OK, so this is the interesting thing then to figure out going forward and to use it as a warning for potential victims. What do shills and people at the top of the potential pyramid use to identify those candidates. Sure, they know of friends and family who might want to invest because they're hard up for cash and desperate.
But what else? Is someone not a candidate if they're asking too many questions? Or if they are knowledgeable about the subject at hand?
Getting to understand the psychology around it. I highly doubt people like the top performers mentioned here are consciously aware of doing it in a particular way, but there is an underlying psychological reason for the way they approach others.
Correlation is certainly not causation, but there do seem to be reoccurring themes to most of these scams in terms of who they target. As we've said before, the Bible Belt in the US has one of (if not
the) biggest hotspot for affinity fraud in the US. I can't say for certain, but I don't think these people fall for scams
because they're religious, but rather that they may be religious and fall for scams for the same underlying reason (who knows?).

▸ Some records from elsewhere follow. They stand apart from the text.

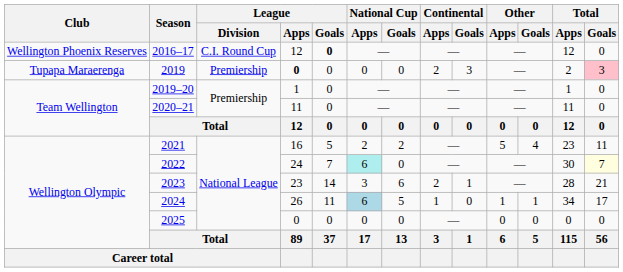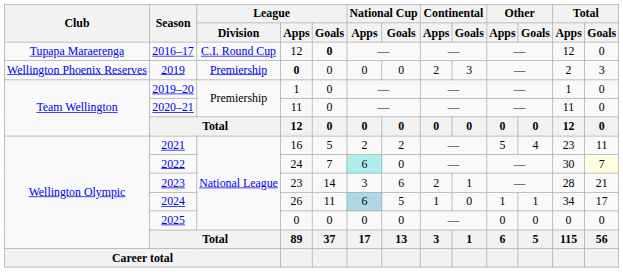2016–17 | Club: Wellington Phoenix Reserves -> Tupapa Maraerenga
2019 | Club: Tupapa Maraerenga -> Wellington Phoenix Reserves
2019 | Total / Goals: pink background -> no background
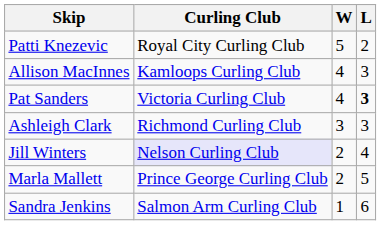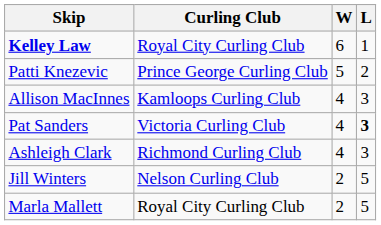+ row: Kelley Law | Royal City Curling Club | 6 | 1
Patti Knezevic | Curling Club: Royal City Curling Club -> Prince George Curling Club
Ashleigh Clark | W: 3 -> 4
Jill Winters | Curling Club: lavender background -> no background
Jill Winters | L: 4 -> 5
Marla Mallett | Curling Club: Prince George Curling Club -> Royal City Curling Club
- row: Sandra Jenkins | Salmon Arm Curling Club | 1 | 6
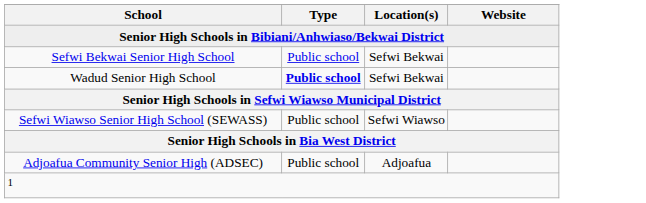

My best guess here is insufficient reasoning abilities, as no one who holds a religious belief does so by way of sound reasoning. If reasoning was involved it wouldn't be called
faith. In much the same way that religious notions require special pleading, so do many of these scams too.
These schemes also like to target low-income people by way of making the "price of admission" pretty low.
Conspiracy theorists are also primed with all sorts of confirmation biases for these scammers to exploit.
Essentially, find a group of poor and/or religious people, and there will be someone taking advantage of them, guaranteed.